Here’s a glimpse of the opening day draft lineup:

Some Soft Returning, Amber Lager, 4.7% ABV

Unfiltered Franconia-inspired amber kellerbier: smooth and malty with a very mellow carbonation. As they say in Bamberg, “ungespundet natürtrüb.”

A Spring Will Come, Wheat Saison, 4.4% ABV

A petite “grisette-style” farmhouse ale brewed with wheat, rye, and oats. Fruity, floral, and oh so thirst quenching. Like fluffy clouds on a sunny day.

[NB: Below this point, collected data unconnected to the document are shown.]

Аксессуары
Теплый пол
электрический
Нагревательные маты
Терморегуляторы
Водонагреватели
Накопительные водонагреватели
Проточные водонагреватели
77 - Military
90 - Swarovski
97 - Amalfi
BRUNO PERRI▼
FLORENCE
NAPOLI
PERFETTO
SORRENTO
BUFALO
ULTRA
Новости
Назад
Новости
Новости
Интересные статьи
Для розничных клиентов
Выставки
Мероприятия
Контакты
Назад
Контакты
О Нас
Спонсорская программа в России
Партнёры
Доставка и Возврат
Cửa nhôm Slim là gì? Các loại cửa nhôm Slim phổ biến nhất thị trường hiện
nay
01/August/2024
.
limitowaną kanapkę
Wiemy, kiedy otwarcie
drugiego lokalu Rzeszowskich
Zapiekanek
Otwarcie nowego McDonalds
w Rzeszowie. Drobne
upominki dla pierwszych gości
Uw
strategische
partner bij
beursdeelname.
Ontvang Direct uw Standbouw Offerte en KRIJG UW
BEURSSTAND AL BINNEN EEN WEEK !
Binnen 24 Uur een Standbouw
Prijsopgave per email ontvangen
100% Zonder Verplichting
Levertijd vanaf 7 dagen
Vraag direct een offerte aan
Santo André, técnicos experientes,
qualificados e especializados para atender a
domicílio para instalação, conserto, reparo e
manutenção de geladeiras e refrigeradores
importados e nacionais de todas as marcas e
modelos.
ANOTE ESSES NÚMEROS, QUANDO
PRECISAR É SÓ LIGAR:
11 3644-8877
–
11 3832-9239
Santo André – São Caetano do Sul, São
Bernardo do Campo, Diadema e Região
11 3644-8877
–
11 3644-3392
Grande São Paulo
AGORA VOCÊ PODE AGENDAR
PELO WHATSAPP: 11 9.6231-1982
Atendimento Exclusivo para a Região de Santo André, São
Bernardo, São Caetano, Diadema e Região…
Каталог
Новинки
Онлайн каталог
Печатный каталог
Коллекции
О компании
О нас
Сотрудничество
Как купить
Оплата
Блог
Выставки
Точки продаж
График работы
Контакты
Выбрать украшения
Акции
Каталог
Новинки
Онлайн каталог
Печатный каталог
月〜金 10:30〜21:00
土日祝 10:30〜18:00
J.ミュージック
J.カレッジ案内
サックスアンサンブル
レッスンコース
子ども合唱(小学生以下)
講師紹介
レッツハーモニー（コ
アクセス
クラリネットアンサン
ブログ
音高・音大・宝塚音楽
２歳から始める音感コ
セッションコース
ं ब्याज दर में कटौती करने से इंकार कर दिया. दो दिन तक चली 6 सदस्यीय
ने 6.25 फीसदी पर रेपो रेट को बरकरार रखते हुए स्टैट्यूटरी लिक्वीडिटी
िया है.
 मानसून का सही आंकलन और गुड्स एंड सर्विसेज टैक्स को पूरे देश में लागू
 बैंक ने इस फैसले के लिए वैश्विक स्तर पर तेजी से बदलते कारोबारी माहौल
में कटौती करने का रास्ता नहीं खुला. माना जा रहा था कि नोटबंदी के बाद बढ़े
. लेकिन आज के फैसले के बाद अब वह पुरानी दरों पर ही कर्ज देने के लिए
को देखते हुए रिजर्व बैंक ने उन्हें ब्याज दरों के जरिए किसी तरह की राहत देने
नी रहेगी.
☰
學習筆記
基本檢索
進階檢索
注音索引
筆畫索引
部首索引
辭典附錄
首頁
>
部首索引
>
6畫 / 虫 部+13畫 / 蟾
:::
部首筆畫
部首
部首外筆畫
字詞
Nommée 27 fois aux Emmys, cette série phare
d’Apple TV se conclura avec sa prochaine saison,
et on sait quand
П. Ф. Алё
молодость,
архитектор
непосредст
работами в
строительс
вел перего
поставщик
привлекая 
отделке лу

Illumination, Hoppy Saison, 5.8% ABV

Dry-hopped saison brewed with Continental and American hops: bright, juicy, and fresh. An old favorite from a previous life.

Electric Kool-Aid, American Pale Ale, 4.6% ABV

Modern American Pale Ale brewed with oats, rye, and a Day-Glo-school-bus-load of classic northwest hops.

Wildflower IPA, American IPA, 5.7% ABV

Modern American IPA by way of New England and rural Denmark: floral, citrusy, and soft.

 

3 comments

  1. What a great addition to the Bellingham beer community. There’s definitely room for slightly off-kilter, creative beers that are also super drinkable. Alcohol content hovering around five or six percent means you can have a few and not tip over.

    We stopped by yesterday and the owners are out front greeting and working the room. Outdoor seating is in place, so it’s Covid-proof as much as possible.

    1. As far as the ” per capita” thing goes, Bellingham has a long way to go to catch up with Snohomish. Snohomish has at least 6 breweries, with a little over 10,000 people. Bellingham would have to have over 50 breweries to get to our per capita number. Just saying.
      Love hitting the awesome breweries in Bellingham, though!

      1. When determining a per capita ranking, you’ve got to establish perameters. Like, population. Or minimum number of breweries. Otherwise, little towns with one brewery are at the top. Odessa, WA has one brewery per 880 people. I’m sure there’s a smaller town somewhere that has a brewery.

        Makes more sense if you only consider cities of a certain size. Number of breweries per capita for cities with a population greater than 50,000, for instance. Or, what’s the smallest city with at least 10 breweries.

        In the end, Breweries Per Capita is just conversational.